### Input material

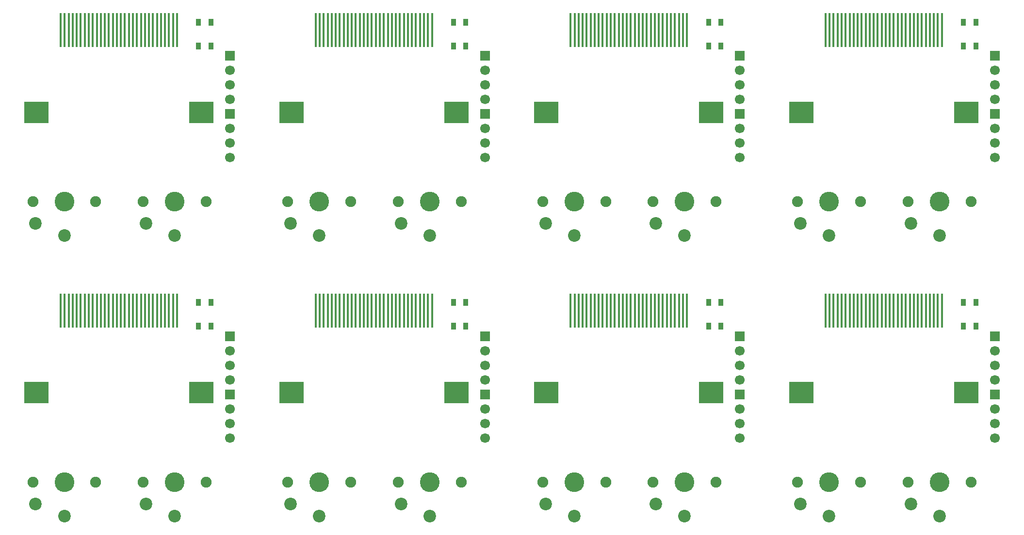
<source format=gbr>
%TF.GenerationSoftware,KiCad,Pcbnew,9.0.2*%
%TF.CreationDate,2025-05-28T15:12:05+01:00*%
%TF.ProjectId,Bongo-Cat-Fidget-Toy,426f6e67-6f2d-4436-9174-2d4669646765,rev?*%
%TF.SameCoordinates,Original*%
%TF.FileFunction,Soldermask,Bot*%
%TF.FilePolarity,Negative*%
%FSLAX46Y46*%
G04 Gerber Fmt 4.6, Leading zero omitted, Abs format (unit mm)*
G04 Created by KiCad (PCBNEW 9.0.2) date 2025-05-28 15:12:05*
%MOMM*%
%LPD*%
G01*
G04 APERTURE LIST*
G04 Aperture macros list*
%AMRoundRect*
0 Rectangle with rounded corners*
0 $1 Rounding radius*
0 $2 $3 $4 $5 $6 $7 $8 $9 X,Y pos of 4 corners*
0 Add a 4 corners polygon primitive as box body*
4,1,4,$2,$3,$4,$5,$6,$7,$8,$9,$2,$3,0*
0 Add four circle primitives for the rounded corners*
1,1,$1+$1,$2,$3*
1,1,$1+$1,$4,$5*
1,1,$1+$1,$6,$7*
1,1,$1+$1,$8,$9*
0 Add four rect primitives between the rounded corners*
20,1,$1+$1,$2,$3,$4,$5,0*
20,1,$1+$1,$4,$5,$6,$7,0*
20,1,$1+$1,$6,$7,$8,$9,0*
20,1,$1+$1,$8,$9,$2,$3,0*%
G04 Aperture macros list end*
%ADD10C,1.900000*%
%ADD11C,3.450000*%
%ADD12C,2.200000*%
%ADD13R,1.700000X1.700000*%
%ADD14C,1.700000*%
%ADD15RoundRect,0.100000X0.100000X-2.900000X0.100000X2.900000X-0.100000X2.900000X-0.100000X-2.900000X0*%
%ADD16RoundRect,0.102000X0.325000X-0.525000X0.325000X0.525000X-0.325000X0.525000X-0.325000X-0.525000X0*%
%ADD17R,4.200000X3.800000*%
G04 APERTURE END LIST*
D10*
%TO.C,SW1*%
X166725000Y-65000500D03*
D11*
X161225000Y-65000500D03*
D10*
X155725000Y-65000500D03*
D12*
X161225000Y-70900500D03*
X156225000Y-68800500D03*
%TD*%
D13*
%TO.C,J3*%
X234645000Y-88500500D03*
D14*
X234645000Y-91040500D03*
X234645000Y-93580500D03*
X234645000Y-96120500D03*
%TD*%
D13*
%TO.C,J3*%
X190145000Y-39500500D03*
D14*
X190145000Y-42040500D03*
X190145000Y-44580500D03*
X190145000Y-47120500D03*
%TD*%
D10*
%TO.C,SW2*%
X141500000Y-65000500D03*
D11*
X136000000Y-65000500D03*
D10*
X130500000Y-65000500D03*
D12*
X136000000Y-70900500D03*
X131000000Y-68800500D03*
%TD*%
D13*
%TO.C,J3*%
X101145000Y-88500500D03*
D14*
X101145000Y-91040500D03*
X101145000Y-93580500D03*
X101145000Y-96120500D03*
%TD*%
D10*
%TO.C,SW2*%
X186000000Y-65000500D03*
D11*
X180500000Y-65000500D03*
D10*
X175000000Y-65000500D03*
D12*
X180500000Y-70900500D03*
X175500000Y-68800500D03*
%TD*%
D10*
%TO.C,SW1*%
X166725000Y-114000500D03*
D11*
X161225000Y-114000500D03*
D10*
X155725000Y-114000500D03*
D12*
X161225000Y-119900500D03*
X156225000Y-117800500D03*
%TD*%
D10*
%TO.C,SW1*%
X122225000Y-65000500D03*
D11*
X116725000Y-65000500D03*
D10*
X111225000Y-65000500D03*
D12*
X116725000Y-70900500D03*
X111725000Y-68800500D03*
%TD*%
D13*
%TO.C,J2*%
X190145000Y-49660500D03*
D14*
X190145000Y-52200500D03*
X190145000Y-54740500D03*
X190145000Y-57280500D03*
%TD*%
D13*
%TO.C,J2*%
X101145000Y-49660500D03*
D14*
X101145000Y-52200500D03*
X101145000Y-54740500D03*
X101145000Y-57280500D03*
%TD*%
D10*
%TO.C,SW1*%
X211225000Y-114000500D03*
D11*
X205725000Y-114000500D03*
D10*
X200225000Y-114000500D03*
D12*
X205725000Y-119900500D03*
X200725000Y-117800500D03*
%TD*%
D13*
%TO.C,J3*%
X145645000Y-39500500D03*
D14*
X145645000Y-42040500D03*
X145645000Y-44580500D03*
X145645000Y-47120500D03*
%TD*%
D13*
%TO.C,J2*%
X145645000Y-49660500D03*
D14*
X145645000Y-52200500D03*
X145645000Y-54740500D03*
X145645000Y-57280500D03*
%TD*%
D10*
%TO.C,SW2*%
X97000000Y-65000500D03*
D11*
X91500000Y-65000500D03*
D10*
X86000000Y-65000500D03*
D12*
X91500000Y-70900500D03*
X86500000Y-68800500D03*
%TD*%
D10*
%TO.C,SW2*%
X230500000Y-65000500D03*
D11*
X225000000Y-65000500D03*
D10*
X219500000Y-65000500D03*
D12*
X225000000Y-70900500D03*
X220000000Y-68800500D03*
%TD*%
D13*
%TO.C,J3*%
X190145000Y-88500500D03*
D14*
X190145000Y-91040500D03*
X190145000Y-93580500D03*
X190145000Y-96120500D03*
%TD*%
D10*
%TO.C,SW1*%
X122225000Y-114000500D03*
D11*
X116725000Y-114000500D03*
D10*
X111225000Y-114000500D03*
D12*
X116725000Y-119900500D03*
X111725000Y-117800500D03*
%TD*%
D13*
%TO.C,J2*%
X234645000Y-49660500D03*
D14*
X234645000Y-52200500D03*
X234645000Y-54740500D03*
X234645000Y-57280500D03*
%TD*%
D10*
%TO.C,SW2*%
X230500000Y-114000500D03*
D11*
X225000000Y-114000500D03*
D10*
X219500000Y-114000500D03*
D12*
X225000000Y-119900500D03*
X220000000Y-117800500D03*
%TD*%
D13*
%TO.C,J2*%
X190145000Y-98660500D03*
D14*
X190145000Y-101200500D03*
X190145000Y-103740500D03*
X190145000Y-106280500D03*
%TD*%
D10*
%TO.C,SW1*%
X77725000Y-114000500D03*
D11*
X72225000Y-114000500D03*
D10*
X66725000Y-114000500D03*
D12*
X72225000Y-119900500D03*
X67225000Y-117800500D03*
%TD*%
D10*
%TO.C,SW2*%
X186000000Y-114000500D03*
D11*
X180500000Y-114000500D03*
D10*
X175000000Y-114000500D03*
D12*
X180500000Y-119900500D03*
X175500000Y-117800500D03*
%TD*%
D10*
%TO.C,SW2*%
X97000000Y-114000500D03*
D11*
X91500000Y-114000500D03*
D10*
X86000000Y-114000500D03*
D12*
X91500000Y-119900500D03*
X86500000Y-117800500D03*
%TD*%
D13*
%TO.C,J2*%
X101145000Y-98660500D03*
D14*
X101145000Y-101200500D03*
X101145000Y-103740500D03*
X101145000Y-106280500D03*
%TD*%
D13*
%TO.C,J2*%
X145645000Y-98660500D03*
D14*
X145645000Y-101200500D03*
X145645000Y-103740500D03*
X145645000Y-106280500D03*
%TD*%
D10*
%TO.C,SW1*%
X211225000Y-65000500D03*
D11*
X205725000Y-65000500D03*
D10*
X200225000Y-65000500D03*
D12*
X205725000Y-70900500D03*
X200725000Y-68800500D03*
%TD*%
D13*
%TO.C,J3*%
X101145000Y-39500500D03*
D14*
X101145000Y-42040500D03*
X101145000Y-44580500D03*
X101145000Y-47120500D03*
%TD*%
D13*
%TO.C,J3*%
X234645000Y-39500500D03*
D14*
X234645000Y-42040500D03*
X234645000Y-44580500D03*
X234645000Y-47120500D03*
%TD*%
D10*
%TO.C,SW2*%
X141500000Y-114000500D03*
D11*
X136000000Y-114000500D03*
D10*
X130500000Y-114000500D03*
D12*
X136000000Y-119900500D03*
X131000000Y-117800500D03*
%TD*%
D13*
%TO.C,J3*%
X145645000Y-88500500D03*
D14*
X145645000Y-91040500D03*
X145645000Y-93580500D03*
X145645000Y-96120500D03*
%TD*%
D13*
%TO.C,J2*%
X234645000Y-98660500D03*
D14*
X234645000Y-101200500D03*
X234645000Y-103740500D03*
X234645000Y-106280500D03*
%TD*%
D10*
%TO.C,SW1*%
X77725000Y-65000500D03*
D11*
X72225000Y-65000500D03*
D10*
X66725000Y-65000500D03*
D12*
X72225000Y-70900500D03*
X67225000Y-68800500D03*
%TD*%
D15*
%TO.C,J1*%
X225400000Y-84000500D03*
X224700000Y-84000500D03*
X224000000Y-84000500D03*
X223300000Y-84000500D03*
X222600000Y-84000500D03*
X221900000Y-84000500D03*
X221200000Y-84000500D03*
X220500000Y-84000500D03*
X219800000Y-84000500D03*
X219100000Y-84000500D03*
X218400000Y-84000500D03*
X217700000Y-84000500D03*
X217000000Y-84000500D03*
X216300000Y-84000500D03*
X215600000Y-84000500D03*
X214900000Y-84000500D03*
X214200000Y-84000500D03*
X213500000Y-84000500D03*
X212800000Y-84000500D03*
X212100000Y-84000500D03*
X211400000Y-84000500D03*
X210700000Y-84000500D03*
X210000000Y-84000500D03*
X209300000Y-84000500D03*
X208600000Y-84000500D03*
X207900000Y-84000500D03*
X207200000Y-84000500D03*
X206500000Y-84000500D03*
X205800000Y-84000500D03*
X205100000Y-84000500D03*
%TD*%
D16*
%TO.C,SW3*%
X231315000Y-86775349D03*
X231315000Y-82625349D03*
X229165000Y-86775349D03*
X229165000Y-82625349D03*
%TD*%
D17*
%TO.C,BT1*%
X200860000Y-98370500D03*
X229640000Y-98370500D03*
%TD*%
%TO.C,BT1*%
X111860000Y-98370500D03*
X140640000Y-98370500D03*
%TD*%
%TO.C,BT1*%
X111860000Y-49370500D03*
X140640000Y-49370500D03*
%TD*%
D15*
%TO.C,J1*%
X225400000Y-35000500D03*
X224700000Y-35000500D03*
X224000000Y-35000500D03*
X223300000Y-35000500D03*
X222600000Y-35000500D03*
X221900000Y-35000500D03*
X221200000Y-35000500D03*
X220500000Y-35000500D03*
X219800000Y-35000500D03*
X219100000Y-35000500D03*
X218400000Y-35000500D03*
X217700000Y-35000500D03*
X217000000Y-35000500D03*
X216300000Y-35000500D03*
X215600000Y-35000500D03*
X214900000Y-35000500D03*
X214200000Y-35000500D03*
X213500000Y-35000500D03*
X212800000Y-35000500D03*
X212100000Y-35000500D03*
X211400000Y-35000500D03*
X210700000Y-35000500D03*
X210000000Y-35000500D03*
X209300000Y-35000500D03*
X208600000Y-35000500D03*
X207900000Y-35000500D03*
X207200000Y-35000500D03*
X206500000Y-35000500D03*
X205800000Y-35000500D03*
X205100000Y-35000500D03*
%TD*%
%TO.C,J1*%
X91900000Y-35000500D03*
X91200000Y-35000500D03*
X90500000Y-35000500D03*
X89800000Y-35000500D03*
X89100000Y-35000500D03*
X88400000Y-35000500D03*
X87700000Y-35000500D03*
X87000000Y-35000500D03*
X86300000Y-35000500D03*
X85600000Y-35000500D03*
X84900000Y-35000500D03*
X84200000Y-35000500D03*
X83500000Y-35000500D03*
X82800000Y-35000500D03*
X82100000Y-35000500D03*
X81400000Y-35000500D03*
X80700000Y-35000500D03*
X80000000Y-35000500D03*
X79300000Y-35000500D03*
X78600000Y-35000500D03*
X77900000Y-35000500D03*
X77200000Y-35000500D03*
X76500000Y-35000500D03*
X75800000Y-35000500D03*
X75100000Y-35000500D03*
X74400000Y-35000500D03*
X73700000Y-35000500D03*
X73000000Y-35000500D03*
X72300000Y-35000500D03*
X71600000Y-35000500D03*
%TD*%
D16*
%TO.C,SW3*%
X97815000Y-86775349D03*
X97815000Y-82625349D03*
X95665000Y-86775349D03*
X95665000Y-82625349D03*
%TD*%
D17*
%TO.C,BT1*%
X200860000Y-49370500D03*
X229640000Y-49370500D03*
%TD*%
%TO.C,BT1*%
X67360000Y-49370500D03*
X96140000Y-49370500D03*
%TD*%
D15*
%TO.C,J1*%
X180900000Y-35000500D03*
X180200000Y-35000500D03*
X179500000Y-35000500D03*
X178800000Y-35000500D03*
X178100000Y-35000500D03*
X177400000Y-35000500D03*
X176700000Y-35000500D03*
X176000000Y-35000500D03*
X175300000Y-35000500D03*
X174600000Y-35000500D03*
X173900000Y-35000500D03*
X173200000Y-35000500D03*
X172500000Y-35000500D03*
X171800000Y-35000500D03*
X171100000Y-35000500D03*
X170400000Y-35000500D03*
X169700000Y-35000500D03*
X169000000Y-35000500D03*
X168300000Y-35000500D03*
X167600000Y-35000500D03*
X166900000Y-35000500D03*
X166200000Y-35000500D03*
X165500000Y-35000500D03*
X164800000Y-35000500D03*
X164100000Y-35000500D03*
X163400000Y-35000500D03*
X162700000Y-35000500D03*
X162000000Y-35000500D03*
X161300000Y-35000500D03*
X160600000Y-35000500D03*
%TD*%
D17*
%TO.C,BT1*%
X67360000Y-98370500D03*
X96140000Y-98370500D03*
%TD*%
D16*
%TO.C,SW3*%
X97815000Y-37775349D03*
X97815000Y-33625349D03*
X95665000Y-37775349D03*
X95665000Y-33625349D03*
%TD*%
D15*
%TO.C,J1*%
X180900000Y-84000500D03*
X180200000Y-84000500D03*
X179500000Y-84000500D03*
X178800000Y-84000500D03*
X178100000Y-84000500D03*
X177400000Y-84000500D03*
X176700000Y-84000500D03*
X176000000Y-84000500D03*
X175300000Y-84000500D03*
X174600000Y-84000500D03*
X173900000Y-84000500D03*
X173200000Y-84000500D03*
X172500000Y-84000500D03*
X171800000Y-84000500D03*
X171100000Y-84000500D03*
X170400000Y-84000500D03*
X169700000Y-84000500D03*
X169000000Y-84000500D03*
X168300000Y-84000500D03*
X167600000Y-84000500D03*
X166900000Y-84000500D03*
X166200000Y-84000500D03*
X165500000Y-84000500D03*
X164800000Y-84000500D03*
X164100000Y-84000500D03*
X163400000Y-84000500D03*
X162700000Y-84000500D03*
X162000000Y-84000500D03*
X161300000Y-84000500D03*
X160600000Y-84000500D03*
%TD*%
D16*
%TO.C,SW3*%
X142315000Y-37775349D03*
X142315000Y-33625349D03*
X140165000Y-37775349D03*
X140165000Y-33625349D03*
%TD*%
D17*
%TO.C,BT1*%
X156360000Y-49370500D03*
X185140000Y-49370500D03*
%TD*%
D15*
%TO.C,J1*%
X91900000Y-84000500D03*
X91200000Y-84000500D03*
X90500000Y-84000500D03*
X89800000Y-84000500D03*
X89100000Y-84000500D03*
X88400000Y-84000500D03*
X87700000Y-84000500D03*
X87000000Y-84000500D03*
X86300000Y-84000500D03*
X85600000Y-84000500D03*
X84900000Y-84000500D03*
X84200000Y-84000500D03*
X83500000Y-84000500D03*
X82800000Y-84000500D03*
X82100000Y-84000500D03*
X81400000Y-84000500D03*
X80700000Y-84000500D03*
X80000000Y-84000500D03*
X79300000Y-84000500D03*
X78600000Y-84000500D03*
X77900000Y-84000500D03*
X77200000Y-84000500D03*
X76500000Y-84000500D03*
X75800000Y-84000500D03*
X75100000Y-84000500D03*
X74400000Y-84000500D03*
X73700000Y-84000500D03*
X73000000Y-84000500D03*
X72300000Y-84000500D03*
X71600000Y-84000500D03*
%TD*%
D16*
%TO.C,SW3*%
X186815000Y-86775349D03*
X186815000Y-82625349D03*
X184665000Y-86775349D03*
X184665000Y-82625349D03*
%TD*%
D15*
%TO.C,J1*%
X136400000Y-84000500D03*
X135700000Y-84000500D03*
X135000000Y-84000500D03*
X134300000Y-84000500D03*
X133600000Y-84000500D03*
X132900000Y-84000500D03*
X132200000Y-84000500D03*
X131500000Y-84000500D03*
X130800000Y-84000500D03*
X130100000Y-84000500D03*
X129400000Y-84000500D03*
X128700000Y-84000500D03*
X128000000Y-84000500D03*
X127300000Y-84000500D03*
X126600000Y-84000500D03*
X125900000Y-84000500D03*
X125200000Y-84000500D03*
X124500000Y-84000500D03*
X123800000Y-84000500D03*
X123100000Y-84000500D03*
X122400000Y-84000500D03*
X121700000Y-84000500D03*
X121000000Y-84000500D03*
X120300000Y-84000500D03*
X119600000Y-84000500D03*
X118900000Y-84000500D03*
X118200000Y-84000500D03*
X117500000Y-84000500D03*
X116800000Y-84000500D03*
X116100000Y-84000500D03*
%TD*%
D17*
%TO.C,BT1*%
X156360000Y-98370500D03*
X185140000Y-98370500D03*
%TD*%
D16*
%TO.C,SW3*%
X142315000Y-86775349D03*
X142315000Y-82625349D03*
X140165000Y-86775349D03*
X140165000Y-82625349D03*
%TD*%
%TO.C,SW3*%
X186815000Y-37775349D03*
X186815000Y-33625349D03*
X184665000Y-37775349D03*
X184665000Y-33625349D03*
%TD*%
D15*
%TO.C,J1*%
X136400000Y-35000500D03*
X135700000Y-35000500D03*
X135000000Y-35000500D03*
X134300000Y-35000500D03*
X133600000Y-35000500D03*
X132900000Y-35000500D03*
X132200000Y-35000500D03*
X131500000Y-35000500D03*
X130800000Y-35000500D03*
X130100000Y-35000500D03*
X129400000Y-35000500D03*
X128700000Y-35000500D03*
X128000000Y-35000500D03*
X127300000Y-35000500D03*
X126600000Y-35000500D03*
X125900000Y-35000500D03*
X125200000Y-35000500D03*
X124500000Y-35000500D03*
X123800000Y-35000500D03*
X123100000Y-35000500D03*
X122400000Y-35000500D03*
X121700000Y-35000500D03*
X121000000Y-35000500D03*
X120300000Y-35000500D03*
X119600000Y-35000500D03*
X118900000Y-35000500D03*
X118200000Y-35000500D03*
X117500000Y-35000500D03*
X116800000Y-35000500D03*
X116100000Y-35000500D03*
%TD*%
D16*
%TO.C,SW3*%
X231315000Y-37775349D03*
X231315000Y-33625349D03*
X229165000Y-37775349D03*
X229165000Y-33625349D03*
%TD*%
M02*

</source>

######

#### Your objective
Search the data above for the word "four" and show every line that has it.

#### Response box
0 Add four circle primitives for the rounded corners*
0 Add four rect primitives between the rounded corners*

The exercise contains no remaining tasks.